For the entries that follow, restate word for word the line containing "0: (219, 132, 1.14)", the line containing "42: (159, 65, 0.93)", and every line that lies between them.

Stored items from a collection:

· · · · ·

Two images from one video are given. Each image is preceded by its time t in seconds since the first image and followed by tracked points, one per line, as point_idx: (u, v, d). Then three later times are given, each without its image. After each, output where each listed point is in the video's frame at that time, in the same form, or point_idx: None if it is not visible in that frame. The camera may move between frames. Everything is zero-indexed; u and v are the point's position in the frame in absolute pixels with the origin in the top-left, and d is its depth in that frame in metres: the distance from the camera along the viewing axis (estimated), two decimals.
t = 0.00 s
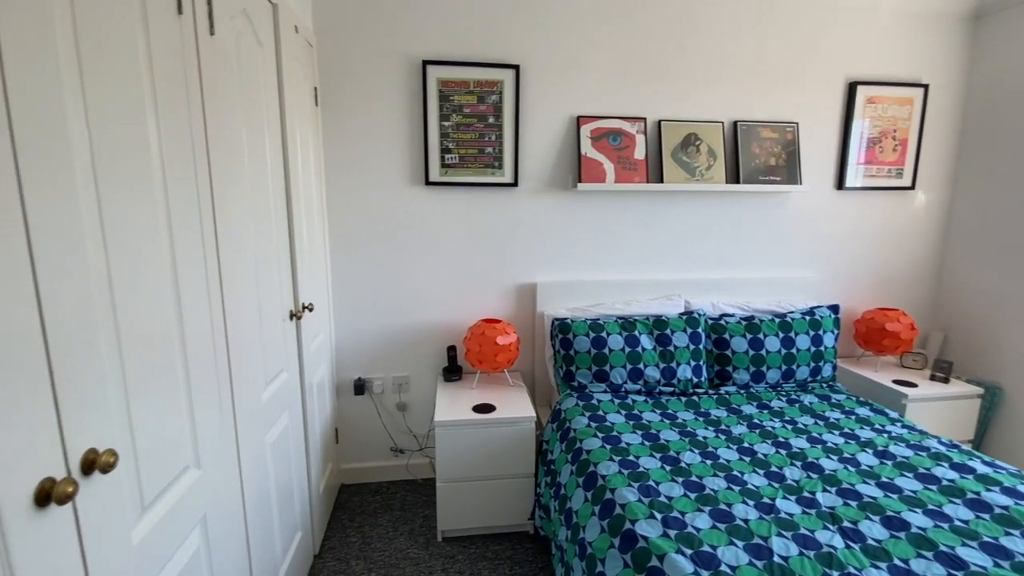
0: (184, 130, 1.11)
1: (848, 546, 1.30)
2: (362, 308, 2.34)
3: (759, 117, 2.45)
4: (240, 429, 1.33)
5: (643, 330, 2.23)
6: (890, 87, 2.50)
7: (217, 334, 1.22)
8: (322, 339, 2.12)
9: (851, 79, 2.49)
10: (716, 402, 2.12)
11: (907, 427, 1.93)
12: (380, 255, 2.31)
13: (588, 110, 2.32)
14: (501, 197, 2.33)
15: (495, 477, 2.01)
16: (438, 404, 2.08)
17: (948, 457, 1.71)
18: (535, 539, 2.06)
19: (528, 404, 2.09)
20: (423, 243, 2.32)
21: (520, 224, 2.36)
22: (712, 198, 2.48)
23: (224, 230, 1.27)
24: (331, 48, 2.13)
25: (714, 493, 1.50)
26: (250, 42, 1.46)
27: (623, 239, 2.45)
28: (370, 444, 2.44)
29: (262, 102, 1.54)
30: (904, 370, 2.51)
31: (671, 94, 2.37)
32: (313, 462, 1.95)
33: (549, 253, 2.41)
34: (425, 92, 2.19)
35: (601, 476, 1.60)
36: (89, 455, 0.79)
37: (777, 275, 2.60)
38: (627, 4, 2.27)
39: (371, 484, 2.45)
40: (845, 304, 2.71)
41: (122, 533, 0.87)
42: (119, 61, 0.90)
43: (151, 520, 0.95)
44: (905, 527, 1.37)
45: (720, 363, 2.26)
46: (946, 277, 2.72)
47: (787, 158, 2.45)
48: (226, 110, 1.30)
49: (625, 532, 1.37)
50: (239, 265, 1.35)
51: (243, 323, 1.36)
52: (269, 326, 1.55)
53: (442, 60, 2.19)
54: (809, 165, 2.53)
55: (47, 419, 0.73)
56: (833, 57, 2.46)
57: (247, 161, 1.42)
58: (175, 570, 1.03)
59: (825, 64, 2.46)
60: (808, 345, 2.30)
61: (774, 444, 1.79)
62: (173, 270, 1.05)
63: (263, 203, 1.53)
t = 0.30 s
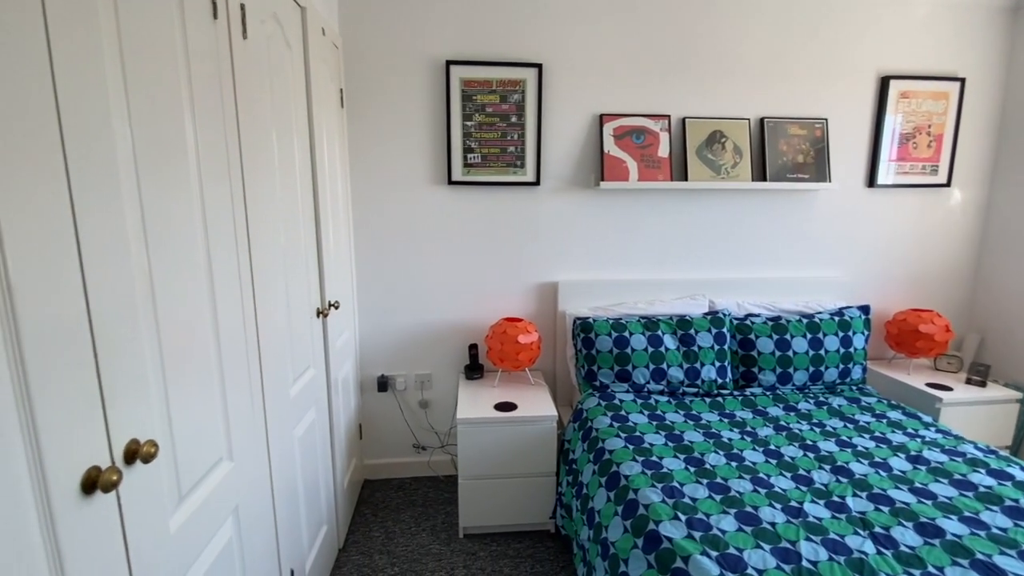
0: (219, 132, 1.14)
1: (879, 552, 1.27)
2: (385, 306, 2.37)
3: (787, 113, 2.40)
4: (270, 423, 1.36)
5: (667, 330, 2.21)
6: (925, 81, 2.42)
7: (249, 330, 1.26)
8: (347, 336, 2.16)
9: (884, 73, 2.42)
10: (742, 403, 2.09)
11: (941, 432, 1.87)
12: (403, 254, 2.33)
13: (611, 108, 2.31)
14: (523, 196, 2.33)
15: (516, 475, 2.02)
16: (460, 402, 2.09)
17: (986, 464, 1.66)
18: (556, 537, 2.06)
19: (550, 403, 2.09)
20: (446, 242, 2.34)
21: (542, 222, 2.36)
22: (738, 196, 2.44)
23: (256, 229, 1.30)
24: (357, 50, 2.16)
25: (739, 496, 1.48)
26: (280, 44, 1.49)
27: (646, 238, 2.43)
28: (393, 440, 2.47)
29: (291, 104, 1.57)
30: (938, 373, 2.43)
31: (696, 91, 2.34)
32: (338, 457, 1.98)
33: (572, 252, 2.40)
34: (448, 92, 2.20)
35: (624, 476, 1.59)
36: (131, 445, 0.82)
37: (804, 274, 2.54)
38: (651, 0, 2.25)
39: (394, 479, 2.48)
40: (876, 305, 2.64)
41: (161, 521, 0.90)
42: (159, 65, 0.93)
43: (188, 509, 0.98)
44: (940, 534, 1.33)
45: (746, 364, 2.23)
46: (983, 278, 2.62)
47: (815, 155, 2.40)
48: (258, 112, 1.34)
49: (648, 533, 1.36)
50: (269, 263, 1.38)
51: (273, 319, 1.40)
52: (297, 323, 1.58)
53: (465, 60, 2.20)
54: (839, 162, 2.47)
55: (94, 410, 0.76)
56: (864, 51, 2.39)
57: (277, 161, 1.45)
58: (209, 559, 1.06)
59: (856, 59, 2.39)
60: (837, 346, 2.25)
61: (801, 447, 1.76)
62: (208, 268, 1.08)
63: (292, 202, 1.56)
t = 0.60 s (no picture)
0: (249, 133, 1.17)
1: (911, 559, 1.23)
2: (407, 304, 2.39)
3: (814, 109, 2.35)
4: (297, 418, 1.39)
5: (689, 330, 2.18)
6: (960, 75, 2.35)
7: (276, 327, 1.28)
8: (369, 334, 2.19)
9: (916, 67, 2.35)
10: (766, 405, 2.05)
11: (976, 437, 1.81)
12: (425, 253, 2.35)
13: (633, 106, 2.29)
14: (544, 194, 2.33)
15: (537, 474, 2.02)
16: (481, 400, 2.10)
17: None
18: (576, 537, 2.06)
19: (570, 402, 2.09)
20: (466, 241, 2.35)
21: (563, 221, 2.35)
22: (763, 194, 2.40)
23: (283, 227, 1.33)
24: (380, 51, 2.19)
25: (764, 499, 1.46)
26: (307, 47, 1.52)
27: (668, 237, 2.40)
28: (413, 437, 2.50)
29: (317, 104, 1.60)
30: (973, 376, 2.35)
31: (720, 87, 2.30)
32: (361, 453, 2.01)
33: (592, 251, 2.39)
34: (469, 91, 2.21)
35: (646, 477, 1.58)
36: (167, 437, 0.85)
37: (832, 274, 2.49)
38: None
39: (415, 476, 2.51)
40: (907, 305, 2.57)
41: (194, 511, 0.93)
42: (193, 68, 0.96)
43: (219, 500, 1.01)
44: (975, 541, 1.28)
45: (771, 366, 2.19)
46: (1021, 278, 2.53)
47: (844, 151, 2.35)
48: (285, 112, 1.36)
49: (671, 534, 1.35)
50: (296, 261, 1.41)
51: (299, 317, 1.42)
52: (323, 321, 1.61)
53: (486, 59, 2.21)
54: (868, 159, 2.41)
55: (132, 403, 0.78)
56: (895, 45, 2.33)
57: (304, 161, 1.48)
58: (239, 551, 1.08)
59: (887, 52, 2.33)
60: (865, 348, 2.19)
61: (829, 450, 1.72)
62: (238, 265, 1.10)
63: (317, 202, 1.59)
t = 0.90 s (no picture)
0: (276, 134, 1.19)
1: (943, 567, 1.20)
2: (427, 303, 2.41)
3: (841, 106, 2.30)
4: (320, 414, 1.41)
5: (711, 330, 2.15)
6: (995, 68, 2.27)
7: (301, 325, 1.31)
8: (390, 332, 2.21)
9: (949, 61, 2.28)
10: (790, 407, 2.01)
11: (1012, 442, 1.75)
12: (445, 252, 2.37)
13: (654, 104, 2.27)
14: (563, 193, 2.32)
15: (556, 474, 2.02)
16: (500, 399, 2.11)
17: None
18: (595, 538, 2.05)
19: (590, 402, 2.08)
20: (485, 240, 2.36)
21: (582, 220, 2.35)
22: (788, 193, 2.35)
23: (308, 227, 1.35)
24: (401, 52, 2.21)
25: (789, 502, 1.43)
26: (331, 49, 1.54)
27: (689, 236, 2.37)
28: (432, 435, 2.51)
29: (340, 105, 1.62)
30: (1008, 380, 2.27)
31: (743, 84, 2.27)
32: (381, 450, 2.03)
33: (612, 251, 2.38)
34: (490, 91, 2.22)
35: (667, 478, 1.57)
36: (198, 431, 0.87)
37: (859, 274, 2.43)
38: None
39: (434, 473, 2.52)
40: (938, 306, 2.49)
41: (223, 504, 0.95)
42: (223, 71, 0.98)
43: (246, 494, 1.03)
44: (1012, 550, 1.24)
45: (796, 367, 2.15)
46: None
47: (872, 148, 2.29)
48: (310, 114, 1.39)
49: (693, 536, 1.33)
50: (320, 260, 1.43)
51: (323, 314, 1.45)
52: (345, 319, 1.64)
53: (506, 59, 2.21)
54: (897, 156, 2.35)
55: (165, 397, 0.80)
56: (927, 38, 2.26)
57: (328, 162, 1.50)
58: (265, 543, 1.11)
59: (918, 46, 2.26)
60: (894, 350, 2.14)
61: (856, 455, 1.68)
62: (265, 263, 1.13)
63: (341, 201, 1.61)
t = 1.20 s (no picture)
0: (297, 136, 1.21)
1: None
2: (444, 302, 2.42)
3: (867, 102, 2.24)
4: (340, 412, 1.43)
5: (732, 331, 2.12)
6: None
7: (322, 323, 1.32)
8: (408, 331, 2.23)
9: (981, 54, 2.21)
10: (814, 410, 1.97)
11: None
12: (462, 252, 2.38)
13: (674, 102, 2.24)
14: (581, 193, 2.31)
15: (573, 474, 2.01)
16: (517, 398, 2.11)
17: None
18: (612, 539, 2.03)
19: (607, 403, 2.07)
20: (502, 240, 2.36)
21: (600, 220, 2.33)
22: (811, 191, 2.30)
23: (329, 227, 1.37)
24: (420, 53, 2.22)
25: (813, 507, 1.40)
26: (351, 50, 1.56)
27: (709, 235, 2.34)
28: (449, 434, 2.53)
29: (360, 106, 1.64)
30: None
31: (765, 80, 2.23)
32: (399, 448, 2.05)
33: (630, 250, 2.36)
34: (508, 91, 2.22)
35: (687, 481, 1.55)
36: (223, 427, 0.89)
37: (885, 274, 2.37)
38: None
39: (451, 472, 2.54)
40: (969, 308, 2.41)
41: (246, 499, 0.97)
42: (247, 74, 1.00)
43: (269, 489, 1.05)
44: None
45: (819, 370, 2.10)
46: None
47: (900, 145, 2.23)
48: (331, 115, 1.41)
49: (713, 540, 1.32)
50: (341, 260, 1.45)
51: (343, 313, 1.46)
52: (365, 318, 1.65)
53: (524, 58, 2.21)
54: (926, 153, 2.28)
55: (192, 393, 0.82)
56: (958, 31, 2.19)
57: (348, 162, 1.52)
58: (286, 538, 1.13)
59: (948, 40, 2.20)
60: (923, 353, 2.08)
61: (883, 460, 1.64)
62: (287, 262, 1.15)
63: (360, 201, 1.63)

· · · · ·

WRITTEN RESPONSE:
0: (219, 132, 1.14)
1: (879, 552, 1.27)
2: (385, 306, 2.37)
3: (787, 113, 2.40)
4: (270, 423, 1.36)
5: (667, 330, 2.21)
6: (925, 81, 2.42)
7: (249, 330, 1.26)
8: (347, 336, 2.16)
9: (884, 73, 2.42)
10: (742, 403, 2.09)
11: (941, 432, 1.87)
12: (403, 254, 2.33)
13: (611, 108, 2.31)
14: (523, 196, 2.33)
15: (516, 475, 2.02)
16: (460, 402, 2.09)
17: (986, 464, 1.66)
18: (556, 537, 2.06)
19: (550, 403, 2.09)
20: (446, 242, 2.34)
21: (542, 222, 2.36)
22: (738, 196, 2.44)
23: (256, 229, 1.30)
24: (357, 50, 2.16)
25: (739, 496, 1.48)
26: (280, 44, 1.49)
27: (646, 238, 2.43)
28: (393, 440, 2.47)
29: (291, 104, 1.57)
30: (938, 373, 2.43)
31: (696, 91, 2.34)
32: (338, 457, 1.98)
33: (572, 252, 2.40)
34: (448, 92, 2.20)
35: (624, 476, 1.59)
36: (131, 445, 0.82)
37: (804, 274, 2.54)
38: (651, 0, 2.25)
39: (394, 479, 2.48)
40: (876, 305, 2.64)
41: (161, 521, 0.90)
42: (159, 65, 0.93)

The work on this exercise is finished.